Copy the listing below verbatim, starting at the line that contains "INPUT: image. TARGET: left" and ending with the last line of the listing. Omit the pictures.
(begin)
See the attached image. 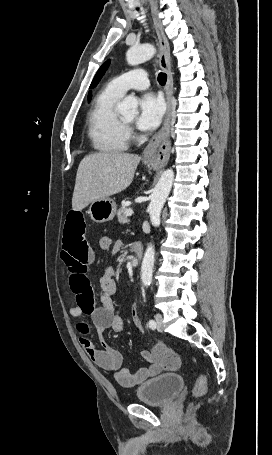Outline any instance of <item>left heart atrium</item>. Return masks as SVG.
I'll list each match as a JSON object with an SVG mask.
<instances>
[{
  "mask_svg": "<svg viewBox=\"0 0 272 455\" xmlns=\"http://www.w3.org/2000/svg\"><path fill=\"white\" fill-rule=\"evenodd\" d=\"M140 113L136 125L140 130L151 131L161 123L165 105L163 99L154 93H145L139 102Z\"/></svg>",
  "mask_w": 272,
  "mask_h": 455,
  "instance_id": "obj_1",
  "label": "left heart atrium"
}]
</instances>
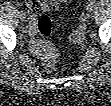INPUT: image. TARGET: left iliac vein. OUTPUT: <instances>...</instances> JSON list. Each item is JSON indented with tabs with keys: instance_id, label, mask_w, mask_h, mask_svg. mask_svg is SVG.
I'll return each mask as SVG.
<instances>
[{
	"instance_id": "obj_1",
	"label": "left iliac vein",
	"mask_w": 111,
	"mask_h": 106,
	"mask_svg": "<svg viewBox=\"0 0 111 106\" xmlns=\"http://www.w3.org/2000/svg\"><path fill=\"white\" fill-rule=\"evenodd\" d=\"M93 8H94L93 4L89 3L86 7V10H87V12H91V11H93Z\"/></svg>"
}]
</instances>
(end)
▸ OUTPUT OF THE EXERCISE
INPUT: image. TARGET: left iliac vein. OUTPUT: <instances>...</instances> JSON list. Each item is JSON indented with tabs with keys: instance_id, label, mask_w, mask_h, mask_svg. mask_svg is SVG.
I'll return each mask as SVG.
<instances>
[{
	"instance_id": "obj_1",
	"label": "left iliac vein",
	"mask_w": 111,
	"mask_h": 106,
	"mask_svg": "<svg viewBox=\"0 0 111 106\" xmlns=\"http://www.w3.org/2000/svg\"><path fill=\"white\" fill-rule=\"evenodd\" d=\"M93 8H94L93 4L89 3L86 7V10H87V12H91V11H93Z\"/></svg>"
}]
</instances>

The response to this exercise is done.